2. The hospital's "Food and Supply Storage" policy and procedure indicated, the following: "Remove from storage any items for which the expiration date has expired."
On 8/12/2019 at approximately 2:10 PM, seven expired cans of Campbell's Healthy Request Chicken Noodle Soup was observed in the dry goods storage area. This finding was immediately confirmed with the Director of Food Services.
3. The hospital's policy titled, "Restraints, Standard of Care for the Use of Restraints" stated, "CRH [Calais Regional Hospital] staff members who assess, apply and monitor patients for restraint shall receive training."
On 8/13/19, the list of providers who can assess, apply, and monitor patients for restraint was reviewed. There was no documentation that 1 of the 10 providers (Provider #5) reviewed had received restraint training.
On 8/13/19 at 9:20 AM, the Credentialing Coordinator confirmed this finding.
4. The hospital's policy titled, "Complaints, Concerns and Grievance Policy" stated, "A. Hospital/Clinic Complaints 1.3 Process for review...Inform the complainant that when the investigation is complete, they will receive a written response that outlines the steps taken on their behalf to investigate the complaint, the results of the complaint process and the date of completion."
On 8/13/19, five grievances were reviewed. There was no documentation that Patient #1G, #3G, #4G, and #5G had received a written response that outlined the steps taken on their behalf to investigate the complaint, the results of the complaint process, and the date of completion.
On 8/13/19, at 8:55 AM and again at 9:40 AM, the Nursing Administrative Assistant confirmed these findings.

Brief 1: Return the part of the hospital inspection findings from "On 8/13/19, five" to "confirmed these findings.", word for word.
Brief 2: In the hospital inspection findings, which provider had no documentation of restraint training?
The records after this point are separate from the hospital inspection findings.

(Collected data entries)

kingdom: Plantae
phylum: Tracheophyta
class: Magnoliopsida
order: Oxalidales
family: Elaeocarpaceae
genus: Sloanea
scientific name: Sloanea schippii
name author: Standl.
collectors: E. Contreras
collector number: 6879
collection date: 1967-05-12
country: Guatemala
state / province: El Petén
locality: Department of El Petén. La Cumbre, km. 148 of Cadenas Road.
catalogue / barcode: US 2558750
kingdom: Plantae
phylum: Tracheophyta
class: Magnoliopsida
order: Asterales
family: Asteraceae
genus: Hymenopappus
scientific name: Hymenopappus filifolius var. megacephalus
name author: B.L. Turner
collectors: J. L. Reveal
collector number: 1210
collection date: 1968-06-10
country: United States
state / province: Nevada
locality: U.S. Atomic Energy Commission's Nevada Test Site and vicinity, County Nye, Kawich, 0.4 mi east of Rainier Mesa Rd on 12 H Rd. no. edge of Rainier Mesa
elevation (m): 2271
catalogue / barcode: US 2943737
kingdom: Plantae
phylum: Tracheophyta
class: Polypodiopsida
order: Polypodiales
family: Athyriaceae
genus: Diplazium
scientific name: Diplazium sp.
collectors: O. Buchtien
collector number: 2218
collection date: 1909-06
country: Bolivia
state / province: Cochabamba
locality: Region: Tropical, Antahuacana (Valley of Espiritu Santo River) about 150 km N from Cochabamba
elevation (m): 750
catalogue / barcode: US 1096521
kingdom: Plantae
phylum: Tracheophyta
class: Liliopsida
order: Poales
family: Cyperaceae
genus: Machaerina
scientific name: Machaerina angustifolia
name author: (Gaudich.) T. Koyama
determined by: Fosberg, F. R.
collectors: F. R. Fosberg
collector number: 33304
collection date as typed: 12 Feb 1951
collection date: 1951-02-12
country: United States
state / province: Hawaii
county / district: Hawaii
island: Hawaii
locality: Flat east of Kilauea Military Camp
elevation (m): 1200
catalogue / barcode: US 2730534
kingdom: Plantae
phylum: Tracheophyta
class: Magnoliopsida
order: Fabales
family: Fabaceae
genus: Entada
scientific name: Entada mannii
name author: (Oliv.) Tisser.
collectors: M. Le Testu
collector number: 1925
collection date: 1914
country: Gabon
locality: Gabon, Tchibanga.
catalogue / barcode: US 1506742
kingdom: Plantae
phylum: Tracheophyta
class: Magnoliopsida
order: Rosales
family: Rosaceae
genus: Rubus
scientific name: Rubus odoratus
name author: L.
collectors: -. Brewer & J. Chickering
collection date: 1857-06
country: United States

Output 1:
On 8/13/19, five grievances were reviewed. There was no documentation that Patient #1G, #3G, #4G, and #5G had received a written response that outlined the steps taken on their behalf to investigate the complaint, the results of the complaint process, and the date of completion.
On 8/13/19, at 8:55 AM and again at 9:40 AM, the Nursing Administrative Assistant confirmed these findings.

Output 2: Provider #5